Fact or Myth? Title IX forces schools to cut men's sports.
Myth. Title IX in no way requires schools to cut men's sports. "Nothing in Title IX requires the cutting or reduction of teams in order to demonstrate compliance." (DOE) All federal courts to consider the question have agreed. Some schools have decided on their own to eliminate certain men's sports, but the law is flexible. There are many other ways to come into compliance. Some schools have cut sports, like gymnastics and wrestling, rather than controlling bloated football and basketball budgets, which consume a whopping 72% of the average Division I-A school's total men's athletic operating budget. For example, San Diego State University decided to address its $2 million budget deficit by cutting its men's volleyball team instead of cutting slightly into the $5 million football budget. But there are other options: A recent GAO study found that 72% of schools that added teams from 1992-1993 to 1999-2000 did so without discontinuing any teams.

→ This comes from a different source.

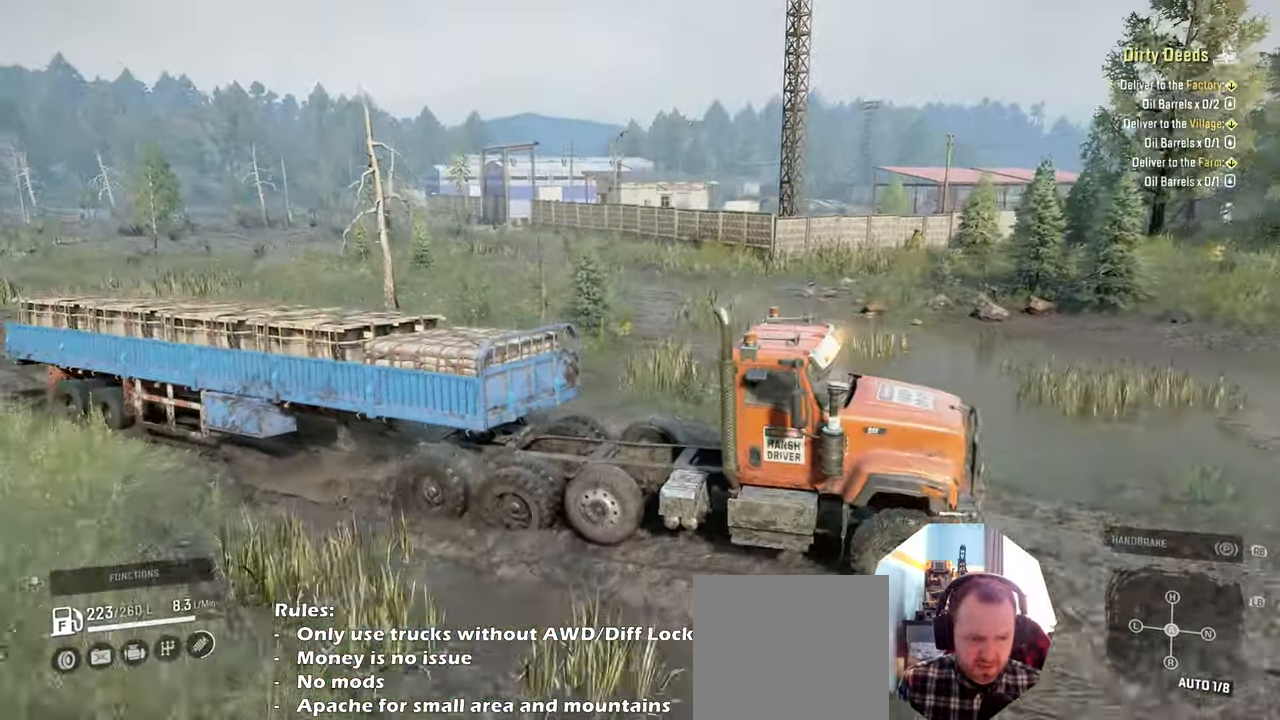
{"buttons": ["R2"], "left_stick": "right", "right_stick": "center", "events": [[167, "right_stick", "center"], [400, "left_stick", "right"]]}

T9 gives you 3 options. 1) cut football. 2) Cut the football and basketball budget/scholarships, so more money is left over to fund women’s sports or smaller men’s sports. 3) ax a non-revenue men’s sport.

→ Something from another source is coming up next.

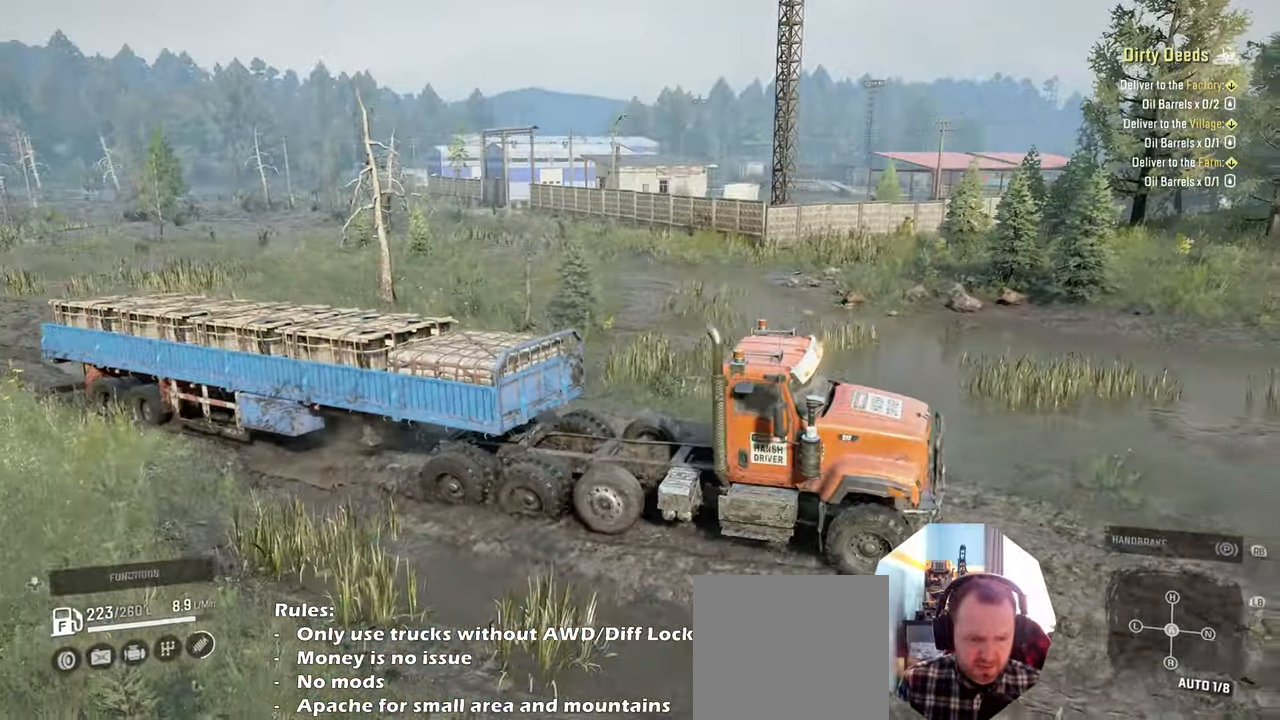
{"buttons": ["R2"], "left_stick": "right", "right_stick": "center", "events": [[67, "left_stick", "center"], [434, "left_stick", "right"]]}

Option 1 cutting football is a legit option for small schools with mediocre football programs that don’t make money. If you cut football, T9 compliance is easy. There are some schools that have done this, and I bet more will go down this path. But schools really resist this, because football is a big part of the social life on campuses. Plus there is huge money in college football, and even weak football programs are getting some of that money because the big time schools pay them to be on their schedule. A lot of programs can also get on local tv or cable or radio stations. Somebody keeps posting how back in the day their school made no money in football. Well it’s a different day and even high school football programs like Mater Dei make $400k per televised game.
Option 2 cut football/basketball budget is not gonna happen in real life. Nobody’s going to cut the budget of a profitable football or b-ball team, especially a big time DI team, to fund non-revenue sports. Every good football team spends more on better weight room, stadium, etc. so they can outrecruit their rivals, get better players, win more games, get more money. Plus the power a successful football coach has over the budget is enormous. Colleges are either going to plow money into football, or they’re gonna drop it because they suck at it. They’re not going to do football and then cut its budget.
Option 3, cutting smaller men’s sports, is realistically the go to option for T9 compliance. The proof is how frequently it’s happened in real life. T9 did a good thing for women’s sports. But it came at the price of screwing smaller men’s sports. Saying that T9 is not responsible because colleges could have, but never did, make other hypothetical choices to save smaller men’s sports is pure sophistry.